Public service unions have been invited to pay talks by the Government in a bid to strike a deal on a successor to the current Building Momentum agreement, which is due to expire within weeks.
Minister for Public Expenditure Paschal Donohoe announced the invitation after the Cabinet met on Tuesday, saying he believes a deal is possible but that discussions would be “difficult”.
“I’ve been involved now in a number of different public-sector wage agreements and my anticipation is that this will be a particularly demanding agreement to get.”
Mr Donohoe said he hopes the talks intended to yield an agreement can start in the coming days.
Speaking at the union’s conference in Galway, Siptu’s Deputy General Secretary with responsibility for the public sector, John King, said the Irish Congress of Trade Unions public services committee would meet on Wednesday morning to discuss the invitation but agreed with Mr Donohoe that the process is unlikely to be easy.
The union side feels the Government has not moved on in its outlook from the public service deals done in the immediate aftermath of the financial crash of 15 years ago, he suggested, while expectations in society more generally have been transformed by the scale of the economic recovery in recent years.
The Department of Public Expenditure and Reform, he said, viewed the deals as being about “cost control containment”. The union’s committee, however, believes that “society is demanding greater and more public services”.
“So there’s a natural conflict in that. The conflict was less evident when the economy was in crisis mode but we now have a robust economy, we’ve a population of over 5 million, we’ve got 2.3 million people work,” he said.
Mr King has previously said the unions see the establishment of a mechanism to address local claims with regard to issues like grade-related pay as a key component of any new agreement.
In a statement, the union group said it wants “a focus on the stabilisation of any future agreement, by seeking to resolve outstanding issues affecting a number of public service grades, groups and categories, in addition to measures to ensure the ‘future-proofing’ of quality public services and public service employment”.
Mr King declined to comment on what pay increases might be sought but the unions have previously suggested they must address the impact of ongoing high levels of inflation.

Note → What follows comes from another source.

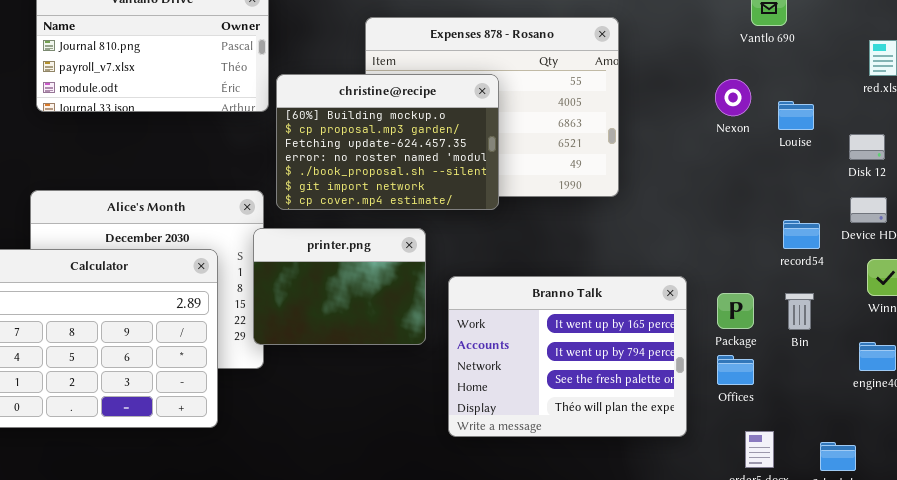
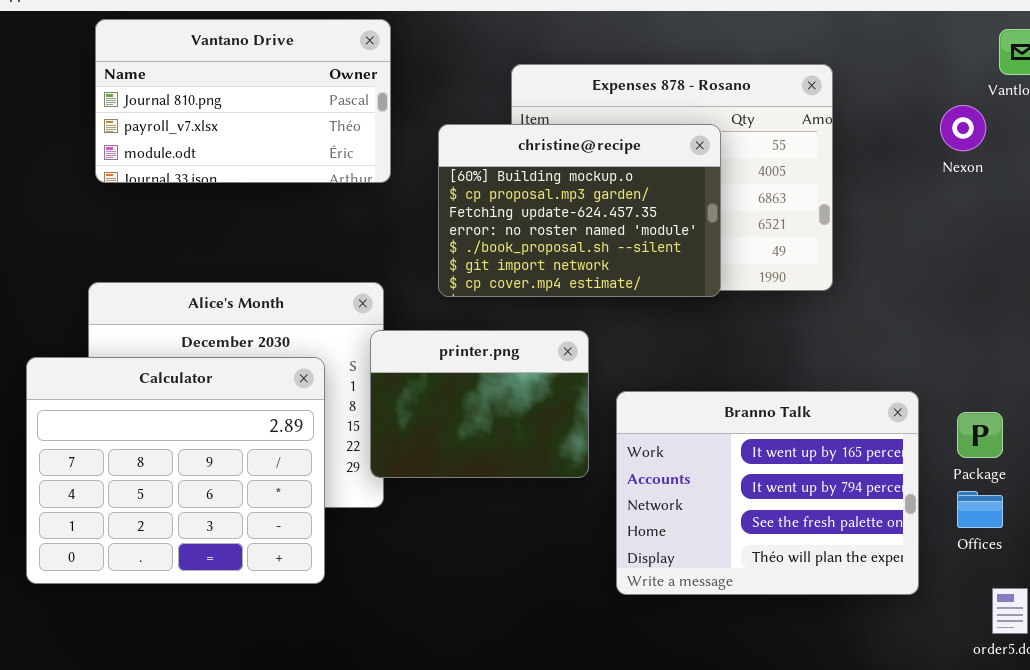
christine@recipe: [276,74,499,210] -> [438,124,721,297], moved
Nexon: [715,79,751,116] -> [940,105,986,151], moved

The committee’s officers are officials of Fórsa, the Irish Nurses and Midwives Organisation and Irish National Teachers Organisation as well as Siptu. Those four senior officials will negotiate on behalf of all public and civil servants.
Initial indications from the union side are that talks at the Workplace Relations Commission might not get under way at until after the weekend but the scheduling depends to a significant extent on the WRC.
Building Momentum is due to expire at the end of the year and Mr Donohoe said “there is a need to continue to manage the public service pay bill in a sustainable way”.
“This is particularly important given the multiple challenges facing the economy, including increasing levels of economic uncertainty, and, of course, the challenge of the cost-of-living.
“I believe an opportunity does exist for all parties to engage constructively to deliver an outcome that is reasonable and fair to both public servants and to taxpayers,” he said.
He acknowledged the impact of price pressures and inflation on public sector workers and highlighted the Government has already announced cost-of-living measures in the Budget.
“There is an important balance to be struck between maintaining industrial peace and protecting the taxpayer and as always, the Government will engage in good faith to find a mutually acceptable outcome in any discussions. But this equally means that it cannot be a deal at any cost,” he said.